Nel girone di ritorno il Victoria è la squadra che dopo il Superga ha fatto meno punti di tutti: tre. E’ preoccupato visto che il Victoria è una matricola con tanti giovani?
“Se alla sosta avevamo la possibilità di guardare addirittura alla zona playoff in virtù di una ottimo finale di girone, ora dobbiamo pensare a salvarci e basta. Penso che il calendario difficile sia in parte il motivo della frenata così come all’andata lo è stato per la partenza complicata. Dobbiamo crescere sotto l’aspetto mentale, stare concentrati per tutta la partita, evitare certi black out che poi paghiamo a caro prezzo subendo dei gol evitabili, rimanere sul pezzo e non guardare la classifica altrimenti rischiamo di entrare in un vortice pericoloso. Ho fiducia che ci rifaremo. Se avessimo battuto il Bellaria come stavamo facendo fino al 90’, ora faremmo altri discorsi e la classifica avrebbe un altro aspetto. Adesso non possiamo più sbagliare a cominciare dalla partita di sabato in anticipo al Bani contro il Roncofreddo (ore 15), altra squadra da quartieri alti, poi il calendario sarà un po’ più benevolo fermo restando che le formazioni di bassa classifica stanno viaggiando forte”.

In questo momento siete quintultimi, cioè dentro il playout che però per quanto vi riguarda non si disputerebbe perché il margine dalla penultima è superiore ai sette punti. Il vostro obiettivo è salvaguardare questo margine?

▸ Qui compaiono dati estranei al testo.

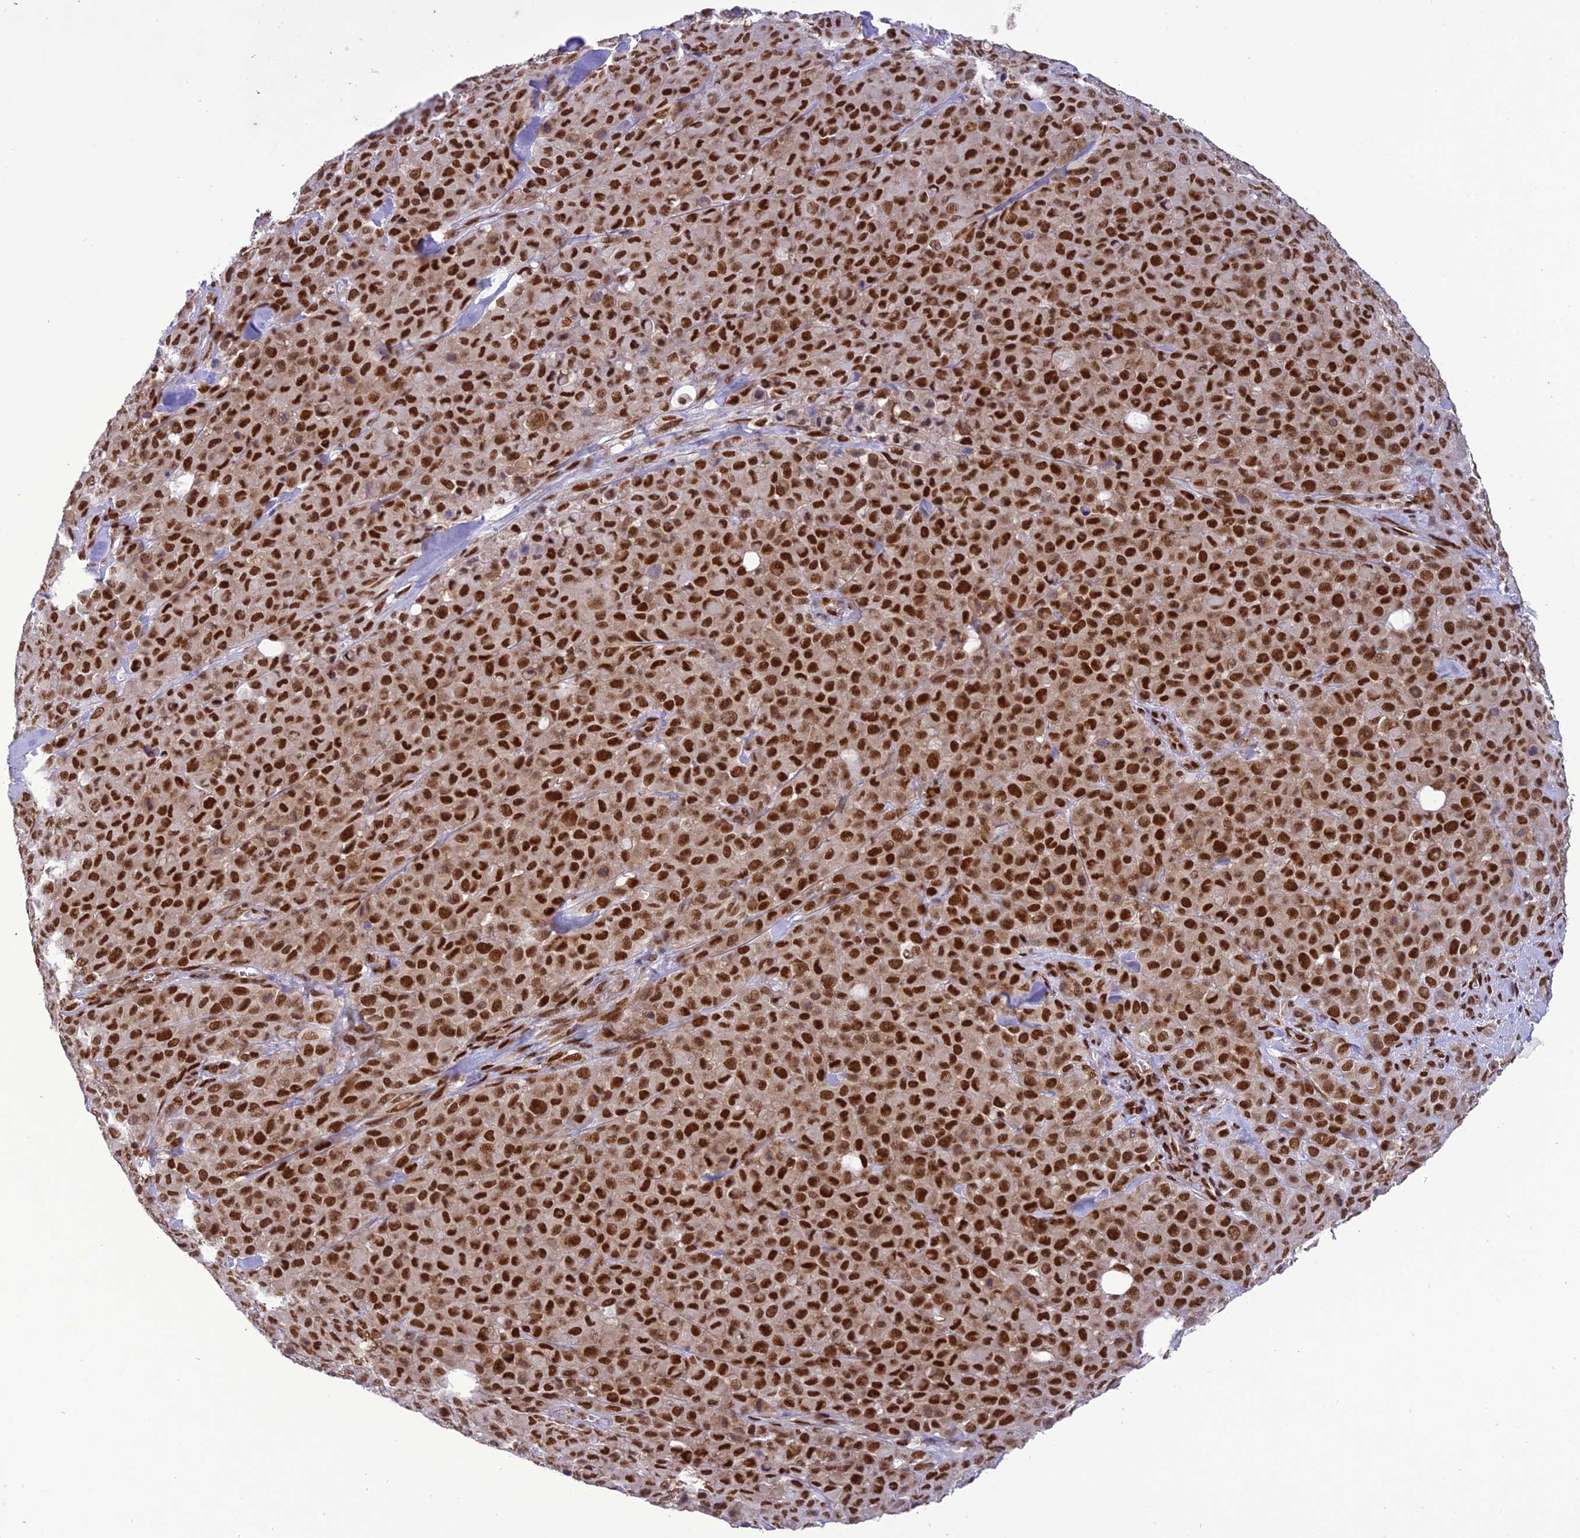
{"staining": {"intensity": "strong", "quantity": ">75%", "location": "nuclear"}, "tissue": "melanoma", "cell_type": "Tumor cells", "image_type": "cancer", "snomed": [{"axis": "morphology", "description": "Malignant melanoma, Metastatic site"}, {"axis": "topography", "description": "Skin"}], "caption": "Melanoma stained with immunohistochemistry shows strong nuclear positivity in about >75% of tumor cells.", "gene": "DDX1", "patient": {"sex": "female", "age": 81}}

“Non dobbiamo fare calcoli ma punti e magari qualche colpo a sorpresa altrimenti rischiamo di scendere alla quartultima o alla terzultima posizione e in quel caso lo scenario sarebbe diverso. Abbiamo dei valori tecnici superiori alla nostra classifica, vanno però tramutati sul campo in risultati positivi mettendoci ancora più cattiveria agonistica e determinazione e leggendo meglio le fasi della partita: se serve la spada non possiamo usare il fioretto, per capirci. Dobbiamo pedalare a testa bassa, lavorare sui nostri limiti, fare tesoro delle esperienze e sulla compattezza del gruppo che riscuote appieno la mia fiducia. Siamo noi gli artefici del nostro destino. Dobbiamo crederci”.